(Records from a dataset)

:::

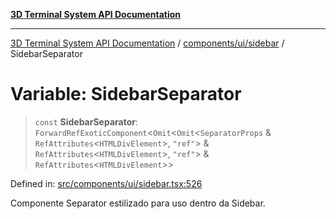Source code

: [**3D Terminal System API Documentation**](../../../../README.md)

***

[3D Terminal System API Documentation](../../../../README.md) / [components/ui/sidebar](../README.md) / SidebarSeparator

# Variable: SidebarSeparator

> `const` **SidebarSeparator**: `ForwardRefExoticComponent`\<`Omit`\<`Omit`\<`SeparatorProps` & `RefAttributes`\<`HTMLDivElement`\>, `"ref"`\> & `RefAttributes`\<`HTMLDivElement`\>, `"ref"`\> & `RefAttributes`\<`HTMLDivElement`\>\>

Defined in: [src/components/ui/sidebar.tsx:526](https://github.com/Dicommunitas/ThreeJS_Terminal_3D/blob/7212b5be68c3f7954d775adb9932e64d901692b4/src/components/ui/sidebar.tsx#L526)

Componente Separator estilizado para uso dentro da Sidebar.
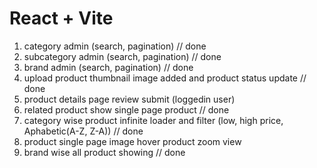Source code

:# React + Vite

1. category admin (search, pagination) // done
2. subcategory admin (search, pagination) // done
3. brand admin (search, pagination) // done
4. upload product thumbnail image added and product status update // done
5. product details page review submit (loggedin user)
6. related product show single page product // done
7. category wise product infinite loader and filter (low, high price, Aphabetic(A-Z, Z-A)) // done
8. product single page image hover product zoom view
9. brand wise all product showing // done
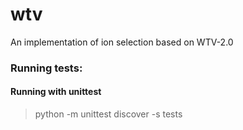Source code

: # wtv
An implementation of ion selection based on WTV-2.0


### Running tests:

#### Running with unittest
> python -m unittest discover -s tests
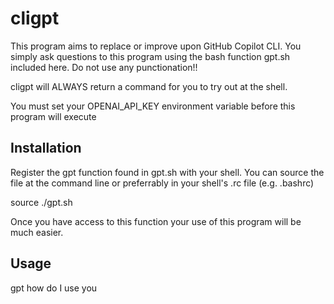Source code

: # cligpt

This program aims to replace or improve upon GitHub Copilot CLI. You simply ask questions to
this program using the bash function gpt.sh included here. Do not use any punctionation!!

cligpt will ALWAYS return a command for you to try out at the shell.

You must set your OPENAI_API_KEY environment variable before this program will execute

## Installation

Register the gpt function found in gpt.sh with your shell. You can source the file at the command line
or preferrably in your shell's .rc file (e.g. .bashrc)

source ./gpt.sh

Once you have access to this function your use of this program will be much easier.

## Usage

gpt how do I use you
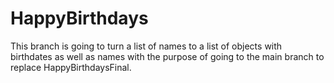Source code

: # HappyBirthdays
This branch is going to turn a list of names to a list of objects with birthdates as well as names with the purpose of going to the main branch to replace HappyBirthdaysFinal.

:::

(TASK TO COMPLETE): Reproduce the entire listing above word for word, omitting the pictures.

(COMPLETED EXERCISE):
Source code

: [**3D Terminal System API Documentation**](../../../../README.md)

***

[3D Terminal System API Documentation](../../../../README.md) / [components/ui/sidebar](../README.md) / SidebarSeparator

# Variable: SidebarSeparator

> `const` **SidebarSeparator**: `ForwardRefExoticComponent`\<`Omit`\<`Omit`\<`SeparatorProps` & `RefAttributes`\<`HTMLDivElement`\>, `"ref"`\> & `RefAttributes`\<`HTMLDivElement`\>, `"ref"`\> & `RefAttributes`\<`HTMLDivElement`\>\>

Defined in: [src/components/ui/sidebar.tsx:526](https://github.com/Dicommunitas/ThreeJS_Terminal_3D/blob/7212b5be68c3f7954d775adb9932e64d901692b4/src/components/ui/sidebar.tsx#L526)

Componente Separator estilizado para uso dentro da Sidebar.
Source code

:# React + Vite

1. category admin (search, pagination) // done
2. subcategory admin (search, pagination) // done
3. brand admin (search, pagination) // done
4. upload product thumbnail image added and product status update // done
5. product details page review submit (loggedin user)
6. related product show single page product // done
7. category wise product infinite loader and filter (low, high price, Aphabetic(A-Z, Z-A)) // done
8. product single page image hover product zoom view
9. brand wise all product showing // done
Source code

: # wtv
An implementation of ion selection based on WTV-2.0


### Running tests:

#### Running with unittest
> python -m unittest discover -s tests
Source code

: # cligpt

This program aims to replace or improve upon GitHub Copilot CLI. You simply ask questions to
this program using the bash function gpt.sh included here. Do not use any punctionation!!

cligpt will ALWAYS return a command for you to try out at the shell.

You must set your OPENAI_API_KEY environment variable before this program will execute

## Installation

Register the gpt function found in gpt.sh with your shell. You can source the file at the command line
or preferrably in your shell's .rc file (e.g. .bashrc)

source ./gpt.sh

Once you have access to this function your use of this program will be much easier.

## Usage

gpt how do I use you
Source code

: # HappyBirthdays
This branch is going to turn a list of names to a list of objects with birthdates as well as names with the purpose of going to the main branch to replace HappyBirthdaysFinal.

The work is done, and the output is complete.